Koala survives 16 km drive trapped under jeep

The koala has been released back in to the wild after the perilous 16 kilometers adventure.

A koala sits trapped behind the wheel of a car prior to being rescued in Adelaide, South Australia, September 9, 2017 in this handout picture distributed to Reuters on September 16, 2017
Reuters

A koala sits trapped behind the wheel of a car prior to being rescued in Adelaide, South Australia, September 9, 2017 in this handout picture distributed to Reuters on September 16, 2017

A koala survived a 16-kilometre (10-mile) road trip in Australia clinging to the axle of a four wheel drive vehicle, before the driver stopped and heard the cries of the traumatised animal.
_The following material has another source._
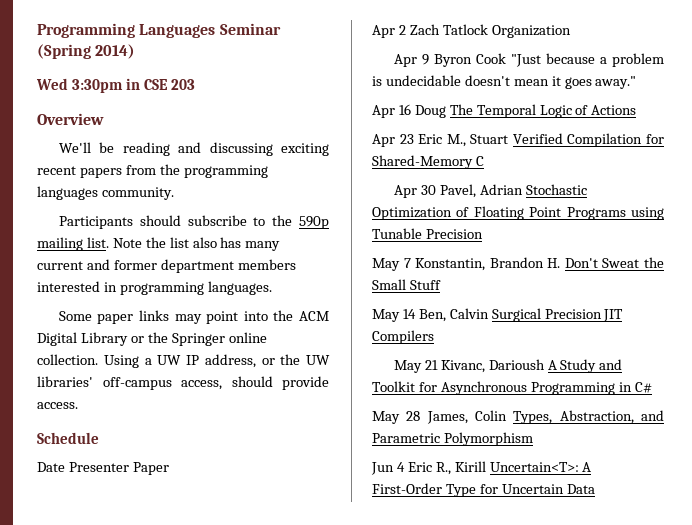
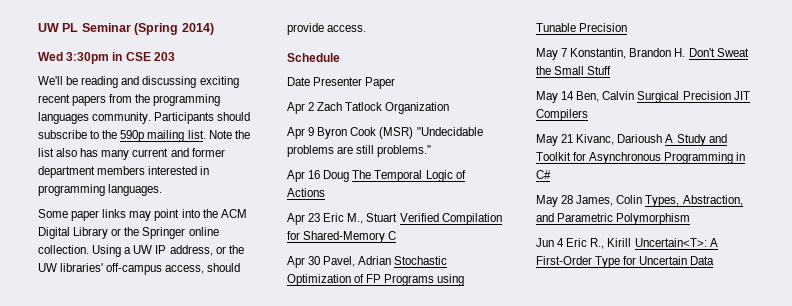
[37,23,216,38] Programming Languages -> [38,23,79,32] UW PL
[37,113,104,125] // Overview -> (175, 56) none
(174, 193) // -> (152, 118) none
[510,53,664,67] [372,75,637,89] "Just because a problem is undecidable doesn't mean it goes away." -> [379,127,483,139] [287,145,432,157] (MSR) "Undecidable problems are still problems."
[473,206,562,220] Floating Point -> [366,274,382,283] FP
The female koala had crawled into the wheel arch while the car was parked in the hills on the outskirts of Adelaide, the state capital of South Australia.

The fire brigade was eventually called to take the wheel off in order to help a wildlife rescue worker free the animal.
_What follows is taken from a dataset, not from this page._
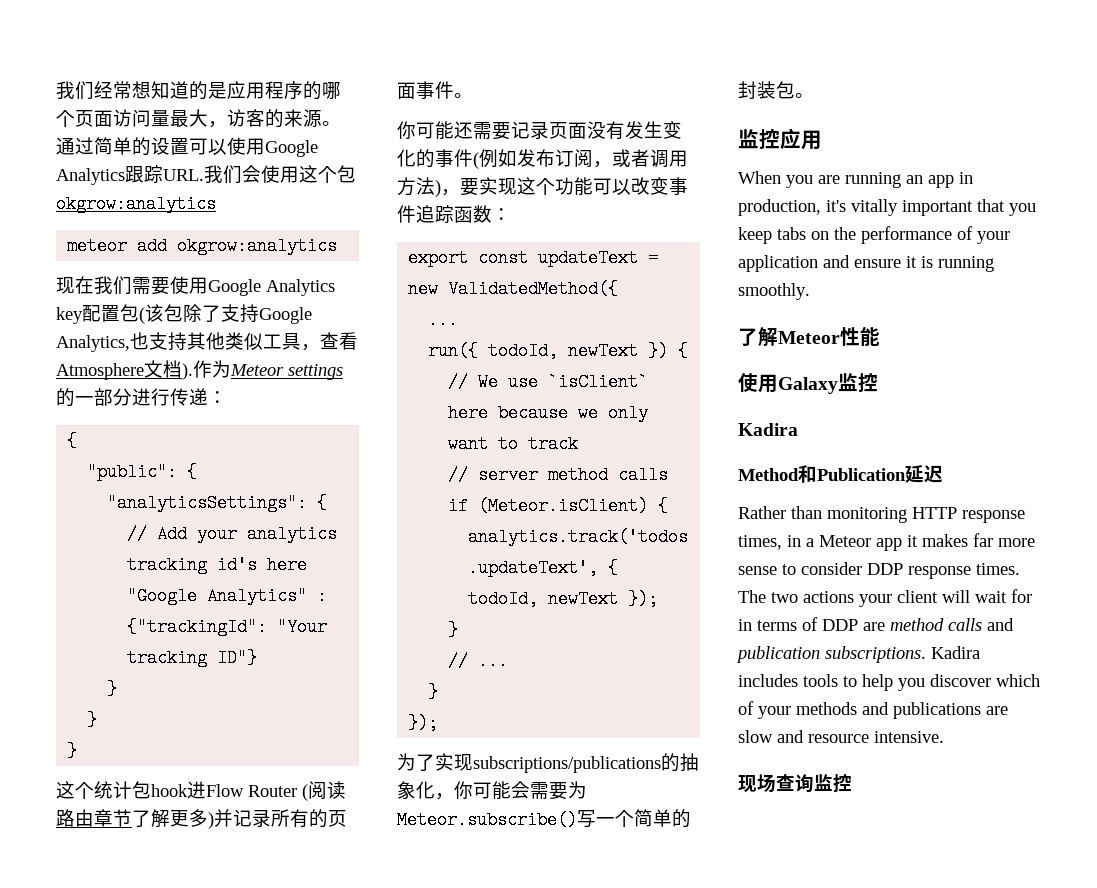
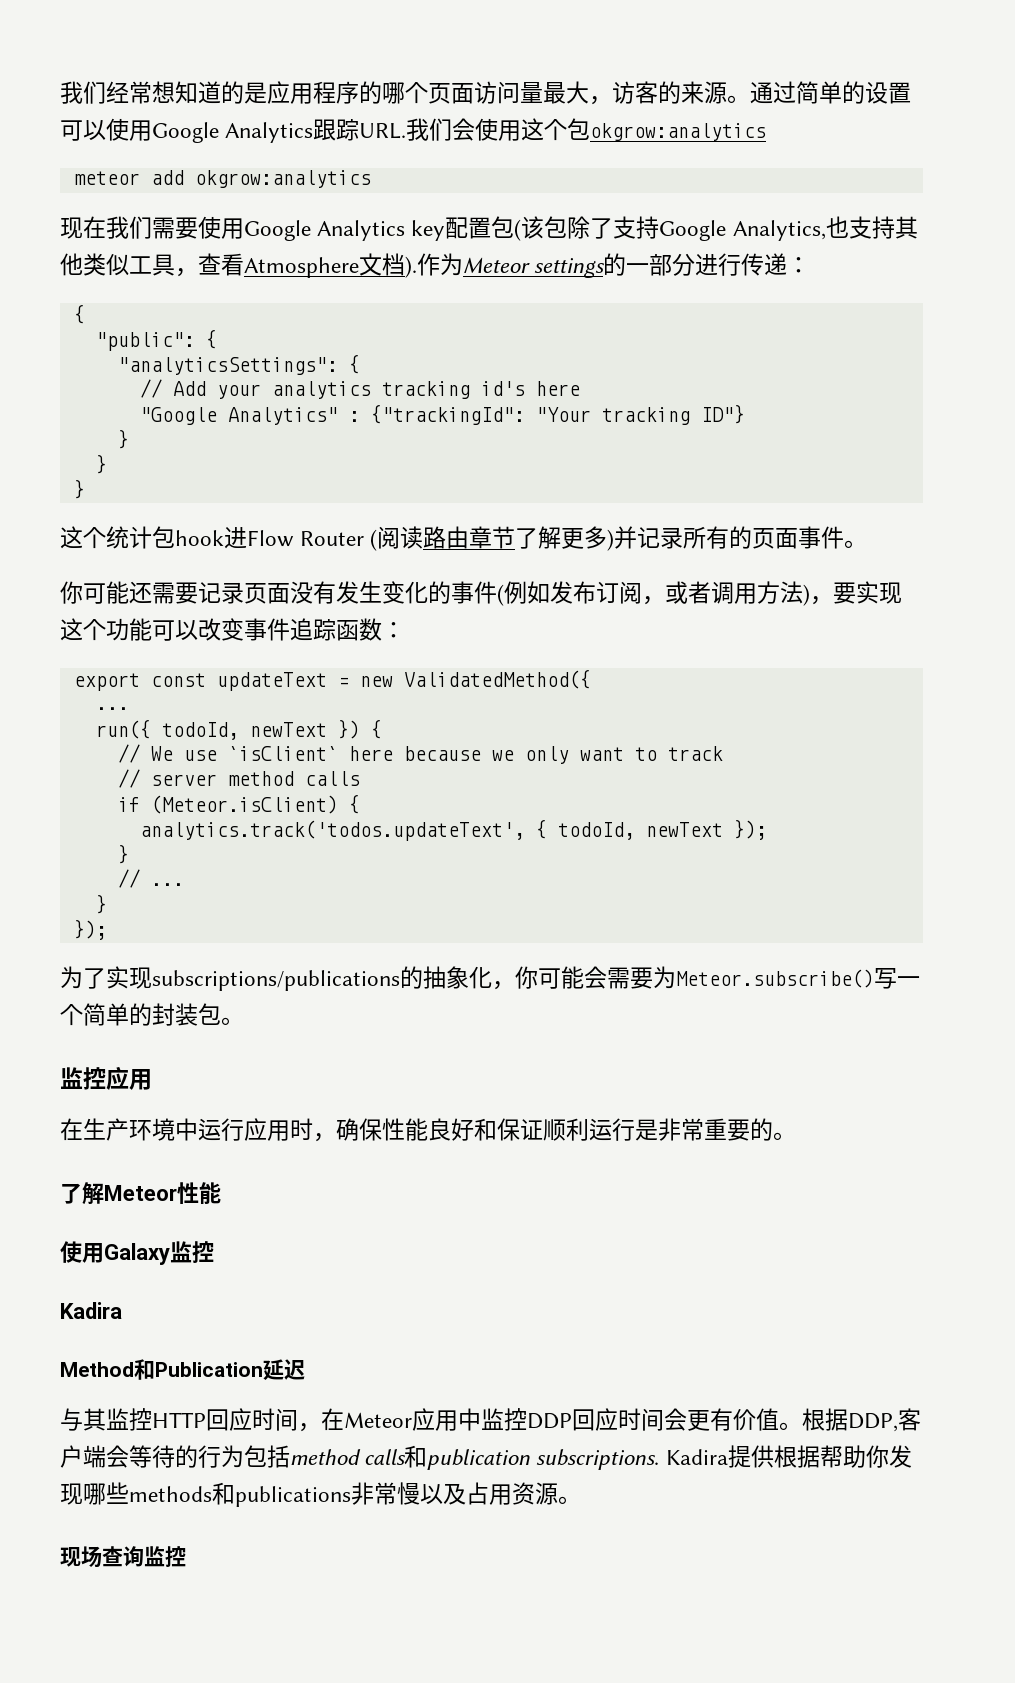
[738,171,973,188] [738,199,1036,216] [738,226,1010,244] [738,255,994,272] [738,283,810,300] When you are running an app in production, it's vitally important that you keep tabs on the performance of your application and ensure it is running smoothly. -> [60,1118,796,1142] 在生产环境中运行应用时，确保性能良好和保证顺利运行是非常重要的。
[738,506,1025,523] [738,533,1035,551] [738,562,1020,579] [738,589,1032,607] [738,617,1014,631] Rather than monitoring HTTP response times, in a Meteor app it makes far more sense to consider DDP response times. The two actions your client will wait for in terms of DDP are method calls and -> [60,1408,921,1432] [60,1445,428,1468] 与其监控HTTP回应时间，在Meteor应用中监控DDP回应时间会更有价值。根据DDP,客户端会等待的行为包括method calls和
[738,674,1040,691] [738,701,1008,719] [738,730,944,743] includes tools to help you discover which of your methods and publications are slow and resource intensive. -> [727,1445,912,1468] [60,1482,581,1507] 提供根据帮助你发现哪些methods和publications非常慢以及占用资源。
“I could smell her burnt fur,” Jane Brister, from Fauna Rescue, told Reuters in a phone interview on Saturday. “It would have been hot in there.”

Reuters

A koala sits trapped behind the wheel of a car prior to being rescued in Adelaide, South Australia, September 9, 2017 in this handout picture distributed to Reuters on September 16, 2017

Sadly, although the koala was uninjured, Brister said the animal was a lactating mother which meant her joey - the term for infant marsupials - was missing.

“I searched that night and the next day, and the next, but I never found it,” she said.

After a couple of days of feeding in captivity, Brister released the koala back into the wild.

Koalas, often inaccurately described as “bears”, are marsupials, an order of mammals whose young are suckled in a pouch.

The koala was listed as a “vulnerable” species under an Australian conservation law in 2012. 

There are fewer than 100,000 of the animals left in the wild, perhaps even as few as 43,000, according to Australian Koala Foundation estimates.